## PROBLEM STATEMENT
Locate the line that contains "181,773 365,775 432,771". Print it and each following line through the end of the listing, verbatim, and nothing more.

## AVAILABLE RECORDS

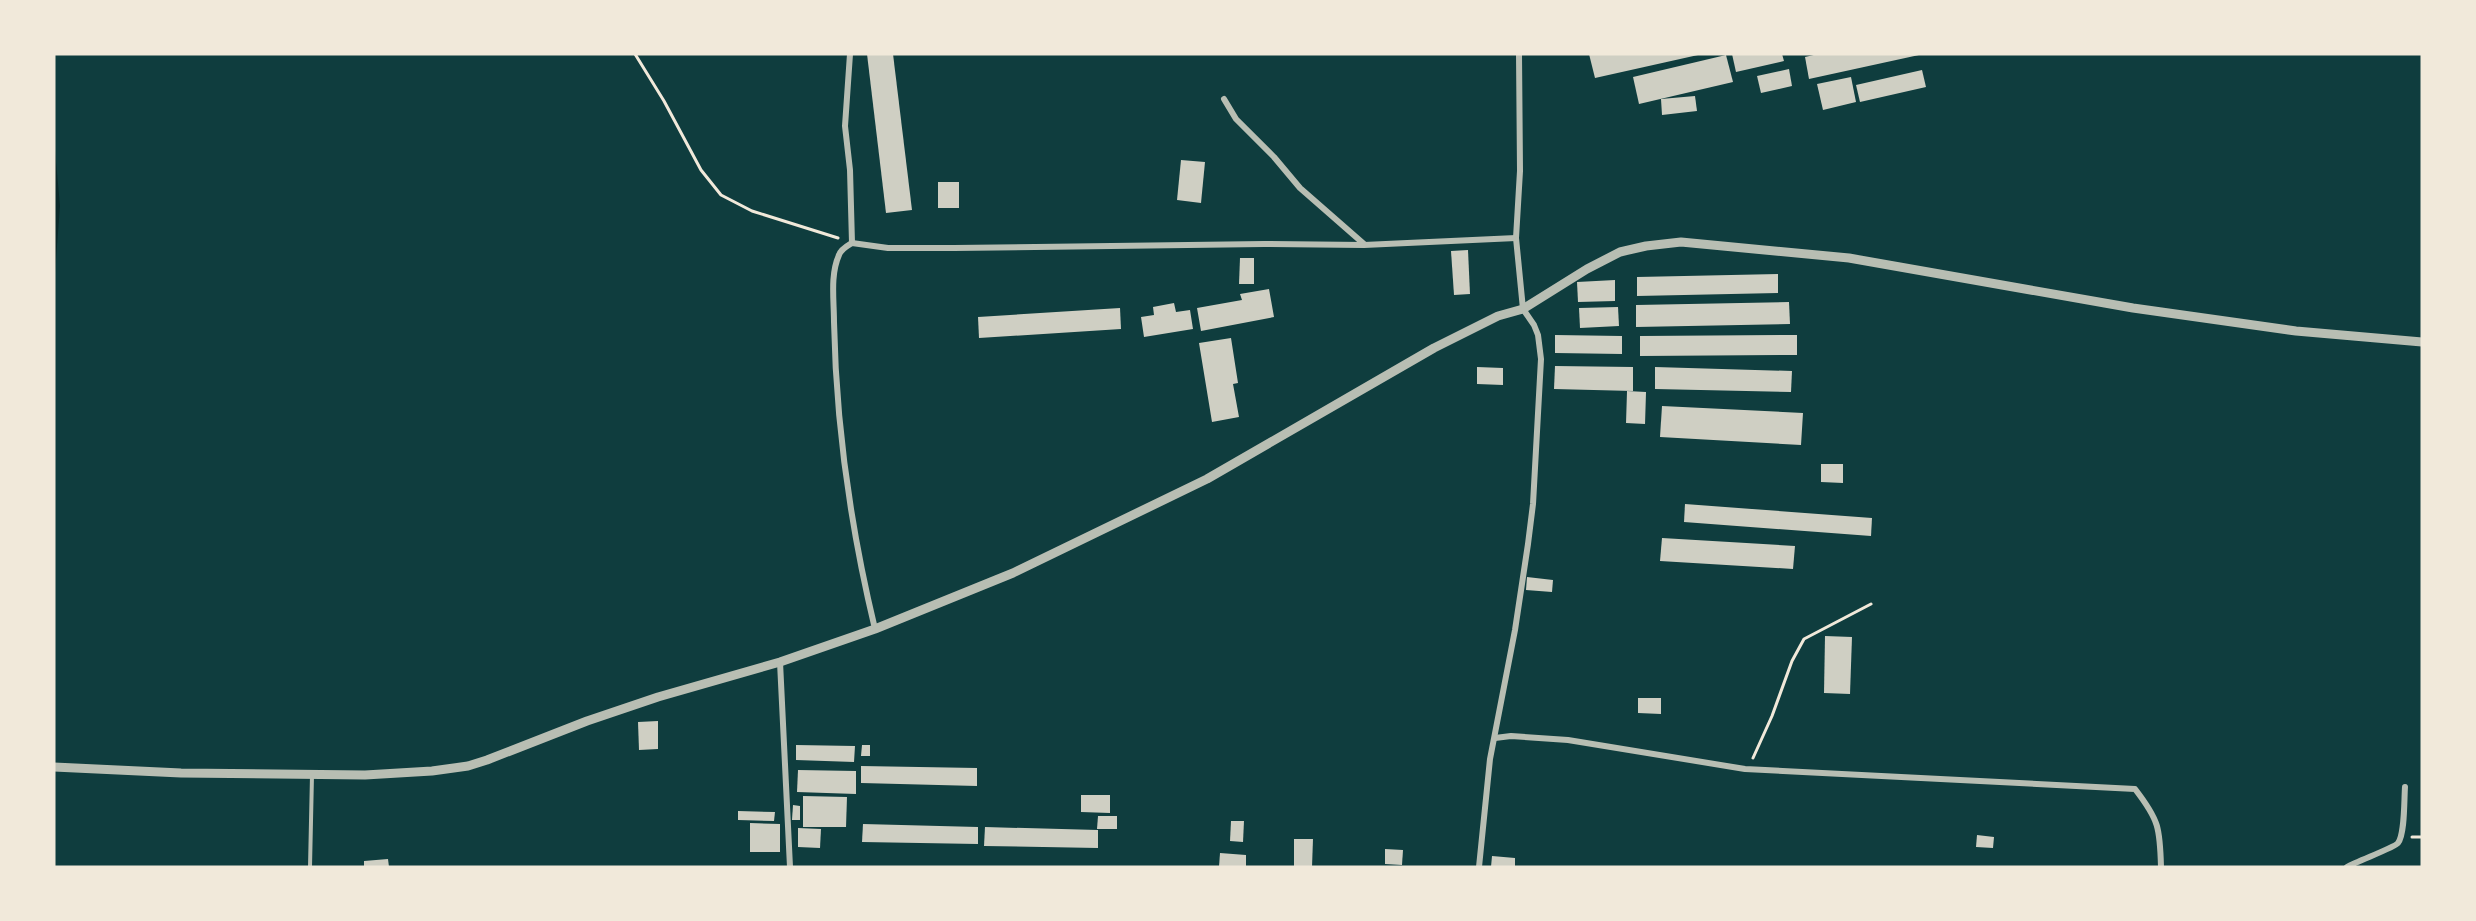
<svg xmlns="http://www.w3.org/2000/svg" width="2476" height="921" font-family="Cabin,sans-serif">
<rect width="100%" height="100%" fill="#0f3d3e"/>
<!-- water -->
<polygon fill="#0a2a2b" points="54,139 60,206 54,286"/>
<!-- building -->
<g fill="#cfcfc3">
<polygon points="867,54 893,54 912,210 886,213"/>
<polygon points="1589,54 1698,54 1698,55 1595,78"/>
<polygon points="1732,54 1782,54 1784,61 1736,72"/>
<polygon points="1818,54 1919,54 1919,55 1809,79 1805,57"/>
<polygon points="1726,55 1733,82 1639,104 1633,77"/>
<polygon points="1789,69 1792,86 1761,93 1757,76"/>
<polygon points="1922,70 1926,87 1860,102 1856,85"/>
<polygon points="1851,77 1856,102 1823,110 1817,84"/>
<polygon points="1695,96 1697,111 1662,115 1661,99"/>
<polygon points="1181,160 1205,162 1201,203 1177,200"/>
<rect x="938" y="182" width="21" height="26"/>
<polygon points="1468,250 1470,294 1454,295 1451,251"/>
<polygon points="1240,258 1254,258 1254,284 1239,284"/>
<polygon points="1778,274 1778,293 1637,296 1637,277"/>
<polygon points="1615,280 1615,301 1578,302 1577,282"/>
<polygon points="1269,289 1274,317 1201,331 1197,308 1242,300 1240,294"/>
<polygon points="1789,302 1790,324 1636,327 1636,305"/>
<polygon points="1174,303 1176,312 1190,310 1193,329 1144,337 1141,317 1154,315 1153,307"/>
<polygon points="1618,307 1619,326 1580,328 1579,308"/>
<polygon points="1120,308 1121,329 979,338 978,317"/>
<polygon points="1555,335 1622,336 1622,354 1555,353"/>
<polygon points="1797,335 1797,355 1640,356 1640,336"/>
<polygon points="1231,338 1238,383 1233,384 1239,417 1212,422 1199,343"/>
<polygon points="1555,366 1633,367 1633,391 1554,389"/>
<polygon points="1477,367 1503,368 1503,385 1477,384"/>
<polygon points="1655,367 1792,371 1791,392 1655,389"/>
<polygon points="1627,391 1646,392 1645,424 1626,423"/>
<polygon points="1662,406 1803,413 1801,445 1660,437"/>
<polygon points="1821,464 1843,464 1843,483 1821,482"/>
<polygon points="1685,504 1872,518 1871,536 1684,522"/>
<polygon points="1662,538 1795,546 1793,569 1660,561"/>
<polygon points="1527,577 1553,580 1552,592 1526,590"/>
<polygon points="1825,636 1852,637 1850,694 1824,693"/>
<polygon points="1638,698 1661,698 1661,714 1638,713"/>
<polygon points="658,721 658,749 639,750 638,722"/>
<polygon points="796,745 855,746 854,762 796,760"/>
<polygon points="862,745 870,745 870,756 861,756"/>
<polygon points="861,766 977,768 977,786 861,783"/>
<polygon points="798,770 856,771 856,794 797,792"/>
<polygon points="1081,795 1110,795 1110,813 1081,812"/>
<polygon points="803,796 847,797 846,827 803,827"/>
<polygon points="793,805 800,806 800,820 792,820"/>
<polygon points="738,811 775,812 774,821 738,820"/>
<polygon points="1098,816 1117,816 1117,829 1097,829"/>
<polygon points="1231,821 1244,821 1243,842 1230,841"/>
<polygon points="750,823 780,824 780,852 750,852"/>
<polygon points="863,824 978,827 978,844 862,842"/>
<polygon points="985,827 1098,830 1098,848 984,846"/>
<polygon points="798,828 821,829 820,848 798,847"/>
<polygon points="1977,835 1994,837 1993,848 1976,847"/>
<polygon points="1294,839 1313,839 1312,867 1294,867"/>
<polygon points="1385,849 1403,850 1402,865 1385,864"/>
<polygon points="1220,853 1246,855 1246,867 1219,867"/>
<polygon points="1492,856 1515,858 1515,867 1491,867"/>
<polygon points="388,859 389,867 364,867 364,861"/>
</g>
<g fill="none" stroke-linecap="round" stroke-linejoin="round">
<!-- path -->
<g stroke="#f1e9da" stroke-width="3">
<polyline points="635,54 664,101 701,170 721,195 752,211 838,238"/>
<polyline points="1753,758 1772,716 1792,661 1804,639 1871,604"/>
<polyline points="2412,837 2422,837"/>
</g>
<!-- service -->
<polyline stroke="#b8beb3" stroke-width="4" points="310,867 312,775"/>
<!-- minor -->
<g stroke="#b8beb3" stroke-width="6">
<polyline points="850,54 845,126 850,170 852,243"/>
<polyline points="1224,99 1236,119 1274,157 1300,188 1364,244"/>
<path d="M875,629c-24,-100 -39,-204 -41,-307 0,-22 -4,-47 5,-67 2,-6 8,-9 13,-12l36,5h66l310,-4 100,1 152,-7"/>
<polyline points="780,662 790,867"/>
<path d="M1495,738l16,-2 57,4 177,29 390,20c24,31 25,39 26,78"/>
<polyline points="1479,867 1490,759 1515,630 1528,544 1533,504 1541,359 1538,335 1534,325 1523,309 1516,238 1520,171 1519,54"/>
<path d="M2347,867c10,-6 47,-19 51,-24 7,-9 6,-43 7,-56"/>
</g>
<!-- tertiary -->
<polyline stroke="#b8beb3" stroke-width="9" points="54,767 181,773 365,775 432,771 468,766 487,760 587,721 658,697 780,662 875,629 1013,573 1207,479 1434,348 1498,316 1523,309 1587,269 1620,252 1646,246 1681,242 1849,258 2133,308 2296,331 2422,342"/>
</g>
<!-- border -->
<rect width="2476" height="921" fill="none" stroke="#f1e9da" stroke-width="111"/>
</svg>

## EXPECTED ANSWER
<polyline stroke="#b8beb3" stroke-width="9" points="54,767 181,773 365,775 432,771 468,766 487,760 587,721 658,697 780,662 875,629 1013,573 1207,479 1434,348 1498,316 1523,309 1587,269 1620,252 1646,246 1681,242 1849,258 2133,308 2296,331 2422,342"/>
</g>
<!-- border -->
<rect width="2476" height="921" fill="none" stroke="#f1e9da" stroke-width="111"/>
</svg>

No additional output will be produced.